- _Directions_
Nothing but the lines below, from the first through the line containing "left elbow: (693, 319, -11)", should be set down, each one exactly and without pictures.

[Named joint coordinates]
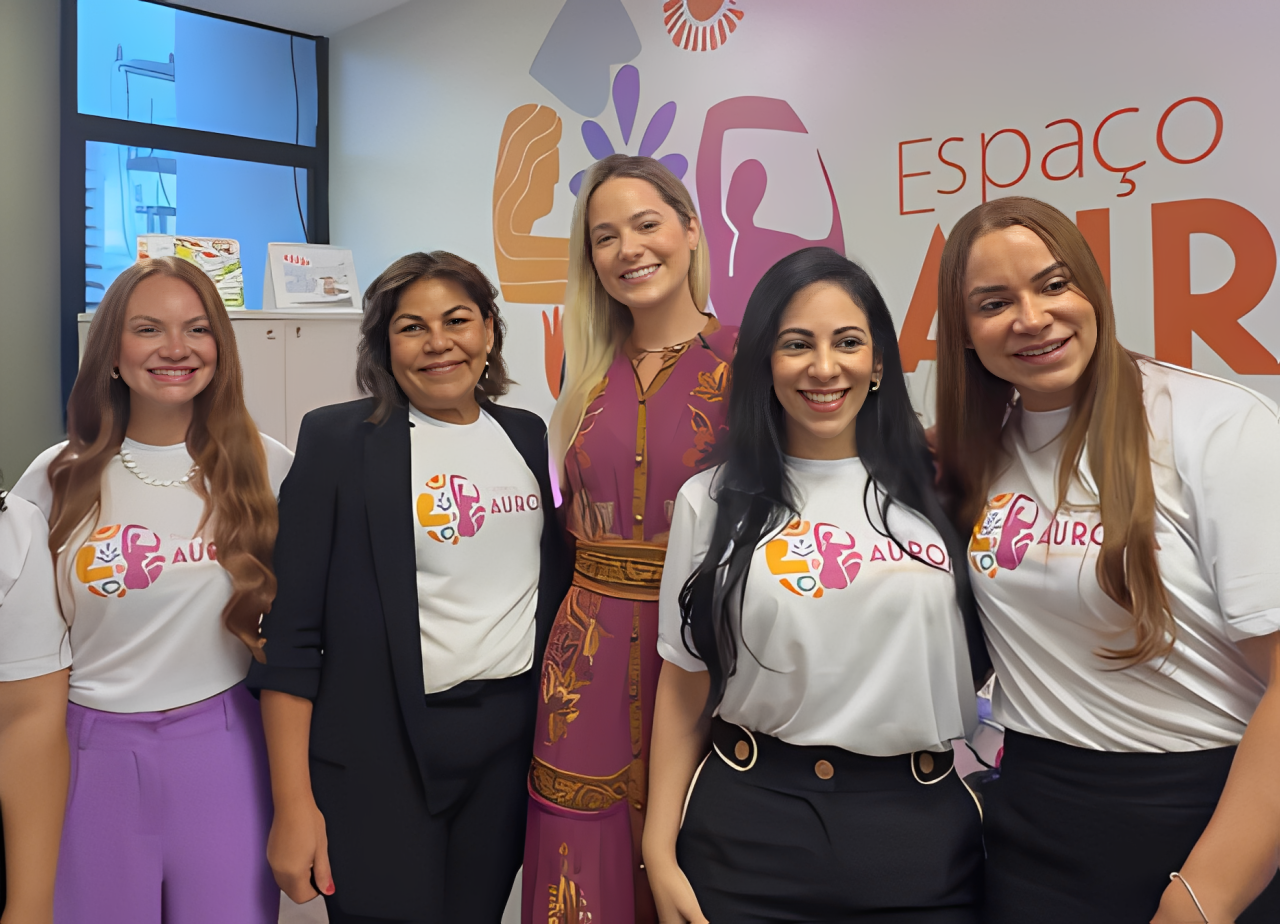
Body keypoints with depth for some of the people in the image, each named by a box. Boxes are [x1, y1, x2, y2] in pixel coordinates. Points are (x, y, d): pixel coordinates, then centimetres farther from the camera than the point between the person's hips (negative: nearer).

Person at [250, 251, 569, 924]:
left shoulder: (529, 436, 7)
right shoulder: (337, 440, -7)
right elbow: (290, 630, -8)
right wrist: (293, 805, -11)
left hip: (513, 739, 4)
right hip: (383, 748, -4)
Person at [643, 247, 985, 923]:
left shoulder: (933, 489, 1)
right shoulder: (712, 503, -1)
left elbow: (980, 649, 11)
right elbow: (685, 683, 2)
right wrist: (660, 851, 0)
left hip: (918, 824, 1)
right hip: (752, 823, -1)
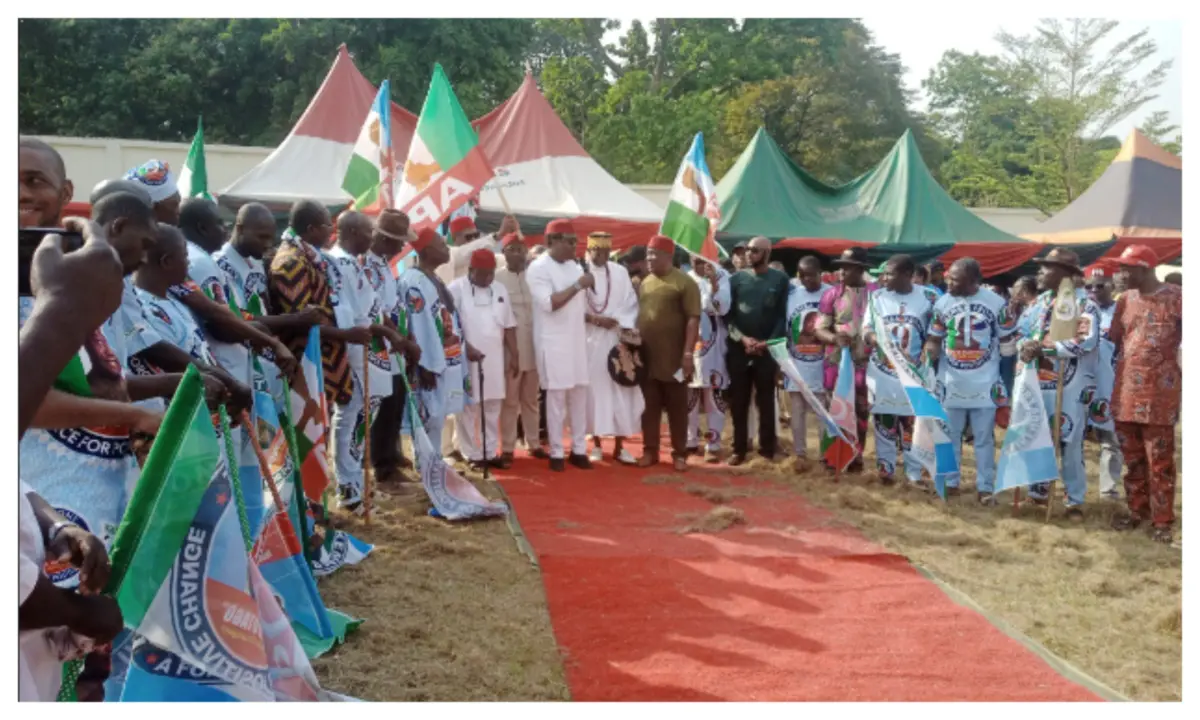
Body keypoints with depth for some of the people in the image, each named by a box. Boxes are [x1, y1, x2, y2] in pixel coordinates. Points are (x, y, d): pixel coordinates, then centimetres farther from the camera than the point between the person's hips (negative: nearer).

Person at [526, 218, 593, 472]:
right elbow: (549, 303, -22)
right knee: (557, 396, -2)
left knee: (580, 394, 6)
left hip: (577, 339, 6)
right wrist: (578, 285, -22)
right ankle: (556, 453, 7)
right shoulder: (538, 268, -10)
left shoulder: (574, 266, 11)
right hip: (553, 342, -6)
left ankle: (579, 449, 14)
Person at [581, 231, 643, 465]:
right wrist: (594, 319, -15)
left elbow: (631, 305, 6)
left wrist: (626, 331, -7)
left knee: (620, 392, 0)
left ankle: (619, 445, 5)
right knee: (594, 389, 2)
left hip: (616, 339, 2)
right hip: (588, 340, -2)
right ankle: (596, 443, 12)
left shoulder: (620, 272, 8)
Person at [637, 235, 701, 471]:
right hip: (647, 358, 5)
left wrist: (688, 353, -17)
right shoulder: (645, 283, 12)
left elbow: (693, 319, -11)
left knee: (677, 407, 4)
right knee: (650, 407, 9)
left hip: (674, 359, -5)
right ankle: (650, 451, 18)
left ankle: (680, 453, 12)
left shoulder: (684, 282, -6)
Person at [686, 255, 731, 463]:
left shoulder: (721, 276, -3)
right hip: (688, 344, 3)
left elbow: (723, 308, -13)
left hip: (712, 345, -3)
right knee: (688, 395, 8)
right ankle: (690, 441, 20)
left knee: (713, 395, -2)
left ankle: (713, 444, 4)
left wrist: (713, 282, -22)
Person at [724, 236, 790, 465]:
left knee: (766, 401, 3)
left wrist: (768, 342, -10)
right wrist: (742, 337, -9)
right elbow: (727, 313, 3)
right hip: (738, 348, 1)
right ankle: (739, 449, 9)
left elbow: (783, 316, 0)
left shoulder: (780, 279, 3)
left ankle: (767, 450, 9)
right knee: (738, 401, 3)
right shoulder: (737, 278, 6)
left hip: (767, 349, -1)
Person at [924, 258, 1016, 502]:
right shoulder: (943, 303, 0)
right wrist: (930, 350, -12)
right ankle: (950, 482, 23)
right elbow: (935, 338, 9)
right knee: (950, 435, 11)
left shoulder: (997, 303, -7)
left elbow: (1008, 342, 0)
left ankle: (985, 487, 15)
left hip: (985, 383, -2)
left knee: (984, 438, 7)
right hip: (951, 382, 2)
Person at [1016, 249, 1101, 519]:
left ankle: (1075, 500, 11)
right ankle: (1037, 491, 27)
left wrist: (1043, 346, -22)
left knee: (1070, 443, -1)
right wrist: (1026, 347, -13)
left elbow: (1085, 342, -21)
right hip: (1038, 382, 6)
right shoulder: (1039, 302, 11)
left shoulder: (1084, 303, -9)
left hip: (1070, 386, -6)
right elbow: (1021, 332, 11)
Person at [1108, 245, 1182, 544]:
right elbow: (1112, 339, 16)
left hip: (1160, 391, -5)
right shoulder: (1126, 300, 11)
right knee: (1132, 458, 13)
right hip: (1126, 390, 5)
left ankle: (1162, 521, 6)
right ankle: (1137, 510, 25)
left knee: (1159, 460, -1)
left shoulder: (1176, 297, -4)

- _Answer for this exercise_
Body keypoints with depth for some of the people in the image, each named by a box. Boxes are [x1, y1, x2, y2] in pixel coordinates. Points are (x, y, d): pixel coordinates, then centimetres farther from the camera than the point between the person's hips (negative: nearer).

Person at [250, 251, 569, 924]:
left shoulder: (529, 436, 7)
right shoulder: (337, 440, -7)
right elbow: (290, 630, -8)
right wrist: (293, 805, -11)
left hip: (513, 739, 4)
right hip: (383, 748, -4)
Person at [643, 247, 985, 923]:
left shoulder: (933, 489, 1)
right shoulder: (712, 503, -1)
left elbow: (980, 649, 11)
right elbow: (685, 683, 2)
right wrist: (660, 851, 0)
left hip: (918, 824, 1)
right hip: (752, 823, -1)
Body keypoints with depth for some of the people in the image, each named by a box. Boxes are [x1, y1, x2, y2] in pixel coordinates. Points are (x, y, d): pixel coordinates, then centimetres farther from the camera than the point between the person's hips (negative: nearer).

Person at [526, 218, 593, 472]:
right elbow: (549, 303, -22)
right knee: (557, 396, -2)
left knee: (580, 394, 6)
left hip: (577, 339, 6)
right wrist: (578, 285, -22)
right ankle: (556, 453, 7)
right shoulder: (538, 268, -10)
left shoulder: (574, 266, 11)
right hip: (553, 342, -6)
left ankle: (579, 449, 14)
Person at [581, 231, 643, 465]:
right wrist: (594, 319, -15)
left elbow: (631, 305, 6)
left wrist: (626, 331, -7)
left knee: (620, 392, 0)
left ankle: (619, 445, 5)
right knee: (594, 389, 2)
left hip: (616, 339, 2)
right hip: (588, 340, -2)
right ankle: (596, 443, 12)
left shoulder: (620, 272, 8)
Person at [637, 235, 701, 471]:
right hip: (647, 358, 5)
left wrist: (688, 353, -17)
right shoulder: (645, 283, 12)
left elbow: (693, 319, -11)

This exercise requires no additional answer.